## [PROBLEM A]
Summarize the blog post about the cheese fair in two sentences.
## [PROBLEM B]
From the blog post about the cheese fair, list every quality the writer gives to the wine tasted at the fair.

To wrap up the series of posts about the cheese fair I’m here to talk to you about some of the amazing food I found there and what you can do to get it!
My opinions are my own and I wasn’t paid for them!
To start off let’s talk about wine. I’m not a wine expert but I can tell you that Terras do Mendo wine is produced locally, in the middle of three different mountainous areas. I can also tell you that the wine I tasted at the fair was very pleasant, not too strong, and that it was ‘easy’ to drink. For some reason beyond my understanding Dão wines are not very well known outside of Portugal (so many people seem to have developed an obsession for Port and a few red wines, only). So if you’d like to give it a try and be different from the rest you can contact them at email@example.com and order a bottle (or more!) of their wine.

## [INFORMATION PROVIDED]
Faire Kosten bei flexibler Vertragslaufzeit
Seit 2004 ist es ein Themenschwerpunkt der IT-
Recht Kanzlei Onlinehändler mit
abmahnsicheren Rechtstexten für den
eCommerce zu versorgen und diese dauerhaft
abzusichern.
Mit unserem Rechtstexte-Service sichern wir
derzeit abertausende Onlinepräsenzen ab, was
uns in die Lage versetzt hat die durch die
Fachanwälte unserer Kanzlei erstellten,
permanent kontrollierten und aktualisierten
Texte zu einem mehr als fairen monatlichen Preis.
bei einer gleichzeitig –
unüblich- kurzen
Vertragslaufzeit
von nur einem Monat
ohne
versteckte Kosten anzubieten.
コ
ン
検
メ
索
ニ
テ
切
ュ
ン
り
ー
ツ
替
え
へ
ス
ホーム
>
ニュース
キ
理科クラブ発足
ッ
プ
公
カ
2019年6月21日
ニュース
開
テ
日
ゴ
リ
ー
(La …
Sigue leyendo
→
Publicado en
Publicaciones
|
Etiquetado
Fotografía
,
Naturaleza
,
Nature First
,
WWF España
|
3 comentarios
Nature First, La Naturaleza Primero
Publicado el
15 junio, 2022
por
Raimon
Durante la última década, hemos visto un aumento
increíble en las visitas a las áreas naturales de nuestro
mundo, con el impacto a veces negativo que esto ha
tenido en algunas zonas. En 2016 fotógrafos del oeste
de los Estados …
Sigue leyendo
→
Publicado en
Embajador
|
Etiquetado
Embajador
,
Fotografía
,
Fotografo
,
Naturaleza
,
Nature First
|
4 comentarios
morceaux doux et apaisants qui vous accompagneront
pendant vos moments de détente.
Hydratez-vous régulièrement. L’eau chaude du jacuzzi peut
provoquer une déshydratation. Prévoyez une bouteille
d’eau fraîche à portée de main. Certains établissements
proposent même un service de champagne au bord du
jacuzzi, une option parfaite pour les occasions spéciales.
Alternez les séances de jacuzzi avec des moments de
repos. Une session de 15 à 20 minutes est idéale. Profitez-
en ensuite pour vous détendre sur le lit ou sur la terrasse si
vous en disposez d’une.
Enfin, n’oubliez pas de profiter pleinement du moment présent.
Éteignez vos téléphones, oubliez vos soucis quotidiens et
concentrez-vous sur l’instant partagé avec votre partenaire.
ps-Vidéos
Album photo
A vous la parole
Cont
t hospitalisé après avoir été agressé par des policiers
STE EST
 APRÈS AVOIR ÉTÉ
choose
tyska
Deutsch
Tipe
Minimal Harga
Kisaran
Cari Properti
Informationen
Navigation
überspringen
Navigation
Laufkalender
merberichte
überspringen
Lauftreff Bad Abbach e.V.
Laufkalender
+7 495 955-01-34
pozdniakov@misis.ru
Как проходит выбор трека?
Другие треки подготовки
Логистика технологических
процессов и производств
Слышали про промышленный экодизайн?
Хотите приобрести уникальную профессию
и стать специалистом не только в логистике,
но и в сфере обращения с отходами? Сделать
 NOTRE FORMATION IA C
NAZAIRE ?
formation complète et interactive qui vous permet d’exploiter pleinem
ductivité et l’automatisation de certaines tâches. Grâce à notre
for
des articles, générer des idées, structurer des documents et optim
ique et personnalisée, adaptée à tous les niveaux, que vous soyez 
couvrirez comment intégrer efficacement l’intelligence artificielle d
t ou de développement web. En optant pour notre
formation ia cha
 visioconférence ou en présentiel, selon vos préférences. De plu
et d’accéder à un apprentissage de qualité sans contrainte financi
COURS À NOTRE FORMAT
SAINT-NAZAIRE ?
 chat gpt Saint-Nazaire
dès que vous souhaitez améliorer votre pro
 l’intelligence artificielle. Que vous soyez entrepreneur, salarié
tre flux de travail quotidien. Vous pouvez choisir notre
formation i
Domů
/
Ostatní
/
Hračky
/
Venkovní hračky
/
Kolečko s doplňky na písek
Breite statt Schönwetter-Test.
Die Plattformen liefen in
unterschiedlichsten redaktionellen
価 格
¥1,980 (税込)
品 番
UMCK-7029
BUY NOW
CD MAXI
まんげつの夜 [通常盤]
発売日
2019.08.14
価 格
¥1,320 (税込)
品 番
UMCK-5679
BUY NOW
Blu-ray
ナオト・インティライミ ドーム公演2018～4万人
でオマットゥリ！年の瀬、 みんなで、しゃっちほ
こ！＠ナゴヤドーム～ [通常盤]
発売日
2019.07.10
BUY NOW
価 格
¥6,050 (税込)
* * *
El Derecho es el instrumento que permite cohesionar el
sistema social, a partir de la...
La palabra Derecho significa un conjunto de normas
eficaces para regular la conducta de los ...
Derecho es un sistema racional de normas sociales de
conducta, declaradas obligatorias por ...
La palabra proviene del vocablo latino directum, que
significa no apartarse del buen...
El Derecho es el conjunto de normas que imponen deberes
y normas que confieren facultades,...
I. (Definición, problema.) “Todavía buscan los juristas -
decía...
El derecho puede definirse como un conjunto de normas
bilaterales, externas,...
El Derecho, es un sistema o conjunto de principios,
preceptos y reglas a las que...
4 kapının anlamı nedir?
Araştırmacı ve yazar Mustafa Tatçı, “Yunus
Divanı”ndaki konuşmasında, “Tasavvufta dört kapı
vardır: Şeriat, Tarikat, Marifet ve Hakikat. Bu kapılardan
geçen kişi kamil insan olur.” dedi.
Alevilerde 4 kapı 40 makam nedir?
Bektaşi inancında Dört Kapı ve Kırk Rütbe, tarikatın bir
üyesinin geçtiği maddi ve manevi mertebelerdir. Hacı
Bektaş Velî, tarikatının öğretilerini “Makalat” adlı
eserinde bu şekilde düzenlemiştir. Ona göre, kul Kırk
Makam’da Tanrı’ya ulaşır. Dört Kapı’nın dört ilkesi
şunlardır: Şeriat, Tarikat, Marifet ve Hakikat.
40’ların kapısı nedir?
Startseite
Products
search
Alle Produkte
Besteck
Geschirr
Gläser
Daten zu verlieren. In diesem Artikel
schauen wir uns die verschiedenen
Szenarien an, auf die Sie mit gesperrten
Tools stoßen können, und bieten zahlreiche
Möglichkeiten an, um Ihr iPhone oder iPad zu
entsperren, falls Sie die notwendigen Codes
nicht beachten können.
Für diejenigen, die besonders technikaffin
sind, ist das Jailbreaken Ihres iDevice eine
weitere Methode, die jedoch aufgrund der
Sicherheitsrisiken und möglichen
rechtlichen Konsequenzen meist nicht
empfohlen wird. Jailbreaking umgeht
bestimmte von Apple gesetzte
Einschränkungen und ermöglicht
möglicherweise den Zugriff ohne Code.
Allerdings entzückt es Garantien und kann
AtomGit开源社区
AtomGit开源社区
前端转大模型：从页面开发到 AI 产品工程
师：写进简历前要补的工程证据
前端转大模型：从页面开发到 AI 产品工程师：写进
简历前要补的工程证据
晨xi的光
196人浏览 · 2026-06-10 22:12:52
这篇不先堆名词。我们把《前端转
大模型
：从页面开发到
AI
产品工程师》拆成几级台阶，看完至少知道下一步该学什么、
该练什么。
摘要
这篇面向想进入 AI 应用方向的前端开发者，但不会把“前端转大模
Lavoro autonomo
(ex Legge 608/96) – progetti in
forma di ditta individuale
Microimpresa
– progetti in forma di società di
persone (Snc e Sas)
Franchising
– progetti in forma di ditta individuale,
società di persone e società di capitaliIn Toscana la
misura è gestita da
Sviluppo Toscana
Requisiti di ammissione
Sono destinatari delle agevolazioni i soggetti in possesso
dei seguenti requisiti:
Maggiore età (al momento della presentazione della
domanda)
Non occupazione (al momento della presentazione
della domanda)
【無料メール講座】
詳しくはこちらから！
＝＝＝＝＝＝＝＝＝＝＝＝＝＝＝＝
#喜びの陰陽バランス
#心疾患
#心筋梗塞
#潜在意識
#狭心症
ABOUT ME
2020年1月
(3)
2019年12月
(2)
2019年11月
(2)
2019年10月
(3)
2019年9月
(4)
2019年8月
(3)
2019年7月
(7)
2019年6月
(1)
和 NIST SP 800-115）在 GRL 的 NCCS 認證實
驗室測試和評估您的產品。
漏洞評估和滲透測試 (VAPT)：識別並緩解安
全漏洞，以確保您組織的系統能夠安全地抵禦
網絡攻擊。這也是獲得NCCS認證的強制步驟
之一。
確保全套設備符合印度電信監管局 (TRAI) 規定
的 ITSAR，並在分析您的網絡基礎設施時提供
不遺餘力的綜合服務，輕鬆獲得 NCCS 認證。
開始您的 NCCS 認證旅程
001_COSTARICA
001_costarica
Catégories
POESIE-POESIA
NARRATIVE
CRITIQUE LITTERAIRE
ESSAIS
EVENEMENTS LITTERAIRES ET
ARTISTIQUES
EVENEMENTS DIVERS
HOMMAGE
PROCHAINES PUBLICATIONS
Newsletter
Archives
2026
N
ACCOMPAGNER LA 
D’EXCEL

## [ANSWER A]
Closing a series of posts about a cheese fair, the writer describes food found there, beginning with Terras do Mendo wine, which is produced locally in the middle of three mountainous areas and which the writer found very pleasant, not too strong and easy to drink. The writer notes that Dão wines are not well known outside Portugal and suggests contacting the producer by email to order a bottle.

## [ANSWER B]
- very pleasant
- not too strong
- easy to drink